# EXERCISE PASSAGE
___

Obsession with Superlatives Make a Poor Political Defense
The president's populist roots make him incapable of leaving the realm of "better" or "worse" and making a real argument that adapts to new information.
The president cannot stand to be contradicted. This is made abundantly clear in Trump’s interview with Axios’ Jonathan Swan.
This is, of course, not something unique to Trump: politicians of all partisan stripes routinely “spin” and reframe facts into a light that more favorably reflects their actions and worldviews. It is the reason press secretaries exist.
However, a greater portion of the president’s rhetoric seems to be driven by reflexive naysaying to his adversaries than does any other politicians. Trump rarely speaks in the affirmative: one gets the impression that much of his dogged defense of certain position are not about his personal belief but about refusing to yield an inch to his adversaries, Republican or Democrat, and concede they might have a point.
One clip, which has already been much circulated around the media, from the Axios interview seems to drive this point home particularly strongly.
In it, Trump and Swan quibble over whether fatality rates as a percentage of the number of cases paints a better picture of how effective the U.S.’s response to the coronavirus has been as opposed to fatality rates as a percentage of the country’s total population.
Trump, arguing for the former, hands Swan a chart that undermines his own argument. Yet, he refuses to budge against the evidence that better supports Swan’s argument for the latter position.
Of course, neither metric is perfect. The most useful metric would be a combination of both these numbers. On their own, both lack context. The fatality rate as a percentage of cases doesn’t fully explain how widespread the virus has been, a key fact which politicians have used to shutter local economies. And the fatality rate as a percentage of population doesn’t really provide enough context to understand the likelihood that anyone who contracts the disease will die.
A better metric would include both numbers: percentage of the population that has been infected (number of cases divided by population) and the percentage of those who have died (number of deaths divided by number of cases). As with all the best statistics, these numbers give enough context to allow the average person to go more in depth and figure out for themselves the fatality rate among the general population.
But all this is really beside the point, at least from the perspective of the president, because this metric is emblematic of something different. And that is the president’s seemingly monomaniacal obsession with superlatives.
Why does whether or not the fatality rate in the U.S. is higher or lower than other areas of the world matter so much? It is just one metric that does not paint the entire narrative of the virus and of the nation’s response, much of which came from state governors and for which Trump bears no culpability.
Surely, it would be a much better argument to point out that the mortality rate would be lower if certain governors hadn’t done things like force nursing homes, whose populations included those most vulnerable to the virus, to accept infected patients.
From a certain perspective, Trump’s defensiveness is perhaps understandable. Daily reports of death counts in the morning news evoke the grim atmosphere of war time. They are upsetting. And, from a certain perspective, a responsibility of the presidential bully pulpit is to soothe the nation in times of trial. From a more mercenary perspective, the fatality rate is an election vulnerability. It doesn’t speak well for the efficacy of the president’s policies and makes a poor case for re-election, especially when one of the most common voting rationales hinges on the question: Am I better off than I was four years ago?

___

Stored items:
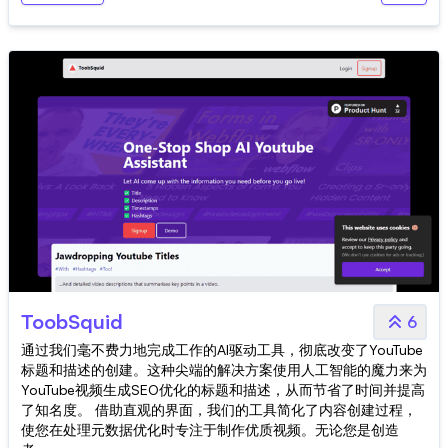
ToobSquid
6
通过我们毫不费力地完成工作的AI驱动工具，彻底改变了YouTube
标题和描述的创建。这种尖端的解决方案使用人工智能的魔力来为
YouTube视频生成SEO优化的标题和描述，从而节省了时间并提高
了知名度。 借助直观的界面，我们的工具简化了内容创建过程，
使您在处理元数据优化时专注于制作优质视频。无论您是创造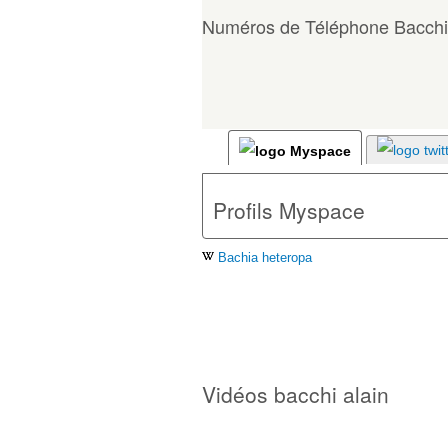
Numéros de Téléphone Bacchi
Profils Myspace
Bachia heteropa
Vidéos bacchi alain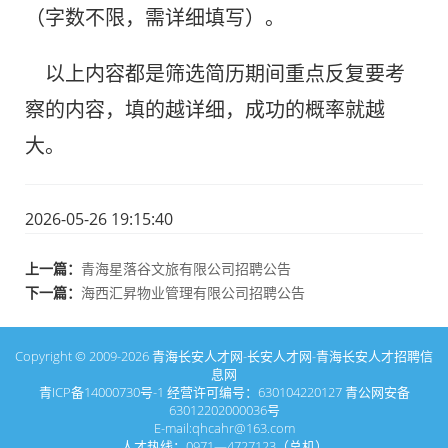
（字数不限，需详细填写）。
以上内容都是筛选简历期间重点反复要考
察的内容，填的越详细，成功的概率就越
大。
2026-05-26 19:15:40
上一篇：
青海星落谷文旅有限公司招聘公告
下一篇：
海西汇昇物业管理有限公司招聘公告
Copyright © 2009-2026
青海长安人才网-长安人才网-青海长安人才招聘信
息网
青ICP备14000730号-1
经营许可编号：630104220127
青公网安备
63012202000036号
E-mail:qhcahr@163.com
人才热线：0971—4727123（总机）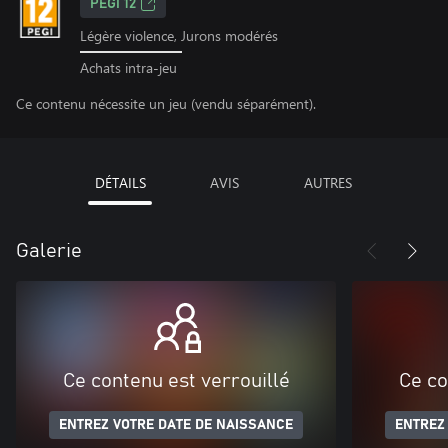
PEGI 12
Légère violence, Jurons modérés
Achats intra-jeu
Ce contenu nécessite un jeu (vendu séparément).
DÉTAILS
AVIS
AUTRES
Galerie
Ce contenu est verrouillé
Ce co
ENTREZ VOTRE DATE DE NAISSANCE
ENTREZ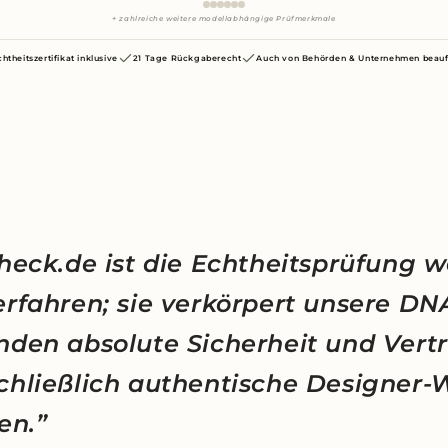
+ zahlreiche weitere modellabhängige Prüfmerkmale
chtheitszertifikat inklusive
21 Tage Rückgaberecht
Auch von Behörden & Unternehmen beauf
heck.de ist die Echtheitsprüfung w
erfahren; sie verkörpert unsere D
nden absolute Sicherheit und Vert
chließlich authentische Designer-
en.”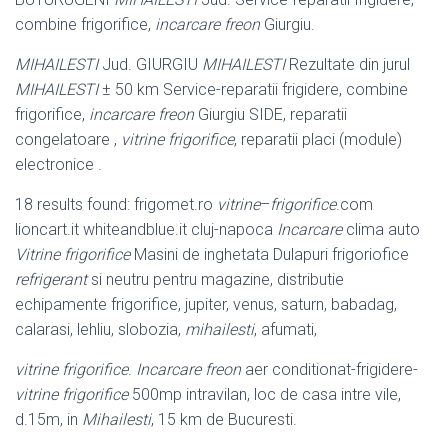
combine frigorifice,
incarcare freon
Giurgiu.
MIHAILESTI
Jud. GIURGIU
MIHAILESTI
Rezultate din jurul
MIHAILESTI
± 50 km Service-reparatii frigidere, combine
frigorifice,
incarcare freon
Giurgiu SIDE, reparatii
congelatoare ,
vitrine frigorifice
, reparatii placi (module)
electronice .
18 results found: frigomet.ro
vitrine
–
frigorifice
.com
lioncart.it whiteandblue.it cluj
-napoca
Incarcare
clima auto
Vitrine frigorifice
Masini de inghetata Dulapuri frigoriofice
refrigerant
si neutru pentru magazine, distributie
echipamente frigorifice, jupiter, venus, saturn, babadag,
calarasi, lehliu, slobozia,
mihailesti
, afumati,
vitrine frigorifice
.
Incarcare freon
aer conditionat-frigidere-
vitrine frigorifice
500mp intravilan, loc de casa intre vile,
d.15m, in
Mihailesti
, 15 km de Bucuresti.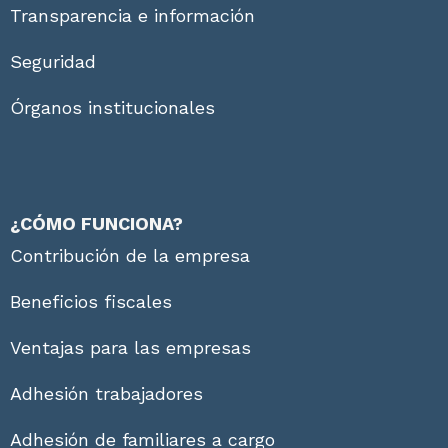
Transparencia e información
Seguridad
Órganos institucionales
¿CÓMO FUNCIONA?
Contribución de la empresa
Beneficios fiscales
Ventajas para las empresas
Adhesión trabajadores
Adhesión de familiares a cargo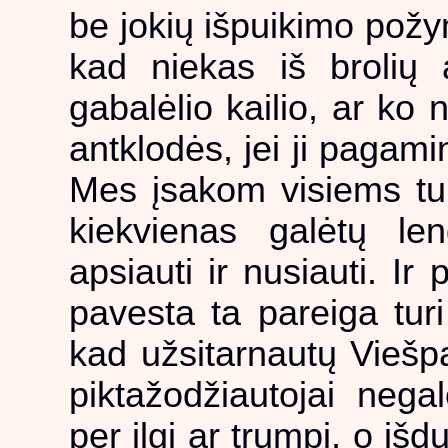
be jokių išpuikimo požy
kad niekas iš brolių 
gabalėlio kailio, ar ko
antklodės, jei ji pagamin
Mes įsakom visiems tur
kiekvienas galėtų lengv
apsiauti ir nusiauti. Ir
pavesta ta pareiga turi
kad užsitarnautų Viešp
piktažodžiautojai negal
per ilgi ar trumpi, o išdu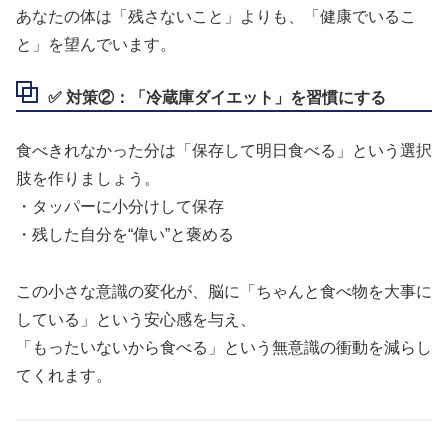
あなたの体は「残さないこと」よりも、「健康でいるこ
と」を望んでいます。
✅ 対策②：「冷蔵庫ダイエット」を習慣にする
食べきれなかった分は「保存して明日食べる」という選択
肢を作りましょう。
・タッパーに小分けして保存
・残した自分を“偉い”と褒める
この小さな意識の変化が、脳に「ちゃんと食べ物を大事に
している」という安心感を与え、
「もったいないから食べる」という無意識の衝動を減らし
てくれます。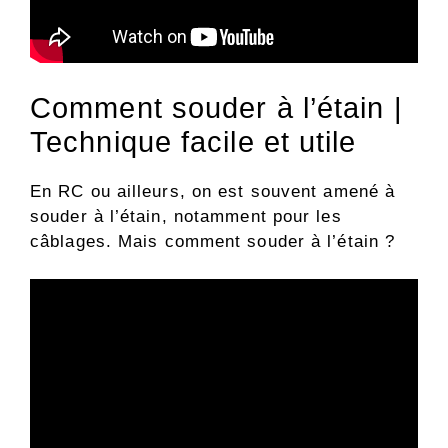
Comment souder à l’étain |
Technique facile et utile
En RC ou ailleurs, on est souvent amené à
souder à l’étain, notamment pour les
câblages. Mais comment souder à l’étain ?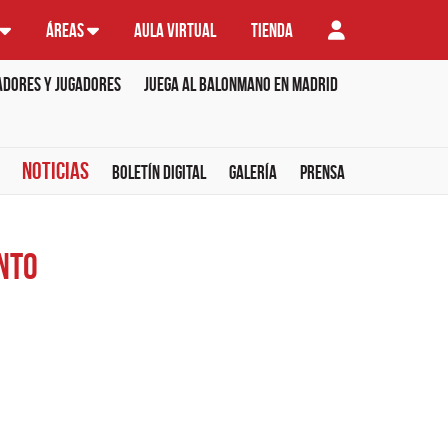
Áreas
Aula virtual
Tienda
adores y Jugadores
Juega al balonmano en Madrid
Noticias
Boletín Digital
Galería
Prensa
nto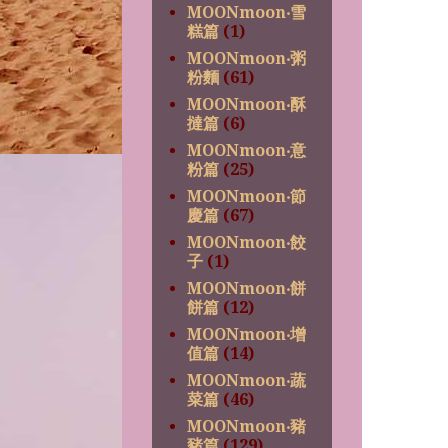
MOONmoon‧雪
糕篇
(1)
MOONmoon‧粥
粉麵
(61)
MOONmoon‧酥
撻篇
(6)
MOONmoon‧意
粉篇
(25)
MOONmoon‧節
慶篇
(67)
MOONmoon‧餃
子
(1)
MOONmoon‧餅
餅篇
(12)
MOONmoon‧增
值篇
(14)
MOONmoon‧蔬
菜篇
(46)
MOONmoon‧豬
豬篇
(129)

___

# THINGS TO DO
a) Rewrite the paragraph beginning "Of course, neither metric is perfect" from the opinion piece on Trump's obsession with superlatives in a more concise form, keeping its main facts.
b) Continue the opinion piece on Trump's obsession with superlatives, starting after its final paragraph.

# RESPONSES FOR EACH TASK
a) Neither metric is perfect. Each lacks context on its own, so the most useful measure would combine both. Fatality as a percentage of cases does not show how widespread the virus has been, and politicians have used that spread to shut down local economies. Fatality as a percentage of population does not show how likely it is that someone who contracts the disease will die.

b)
But the president is not so much defending his handling of the virus as he is arguing that everyone else’s has been worse. His sticking point on the fatality rate as a proportion of cases is merely about arguing that fewer Americans have died than have residents of other countries. That’s an incredibly low bar.
And just as his own political statements rarely are an affirmative expression of his beliefs, this is not an affirmative defense of his own actions. It’s: I’m better by default because everyone has done worse.
This dichotomy—of better and worse—is one that runs rampant through the president’s rather bombastic style of rhetoric. Everything the president does must be the best: he’s put up the best jobs numbers in history, marshaled in the greatest economy in history, done the most for minority groups in history. His entire view of his success, and, indeed, the view of success his supporters have, hinges not on evidentiary records but on superlatives.
There’s a close relationship between populism, which eschews policy efficacy for rhetorical efficacy, and this kind of language. (See a more in depth look at this here.)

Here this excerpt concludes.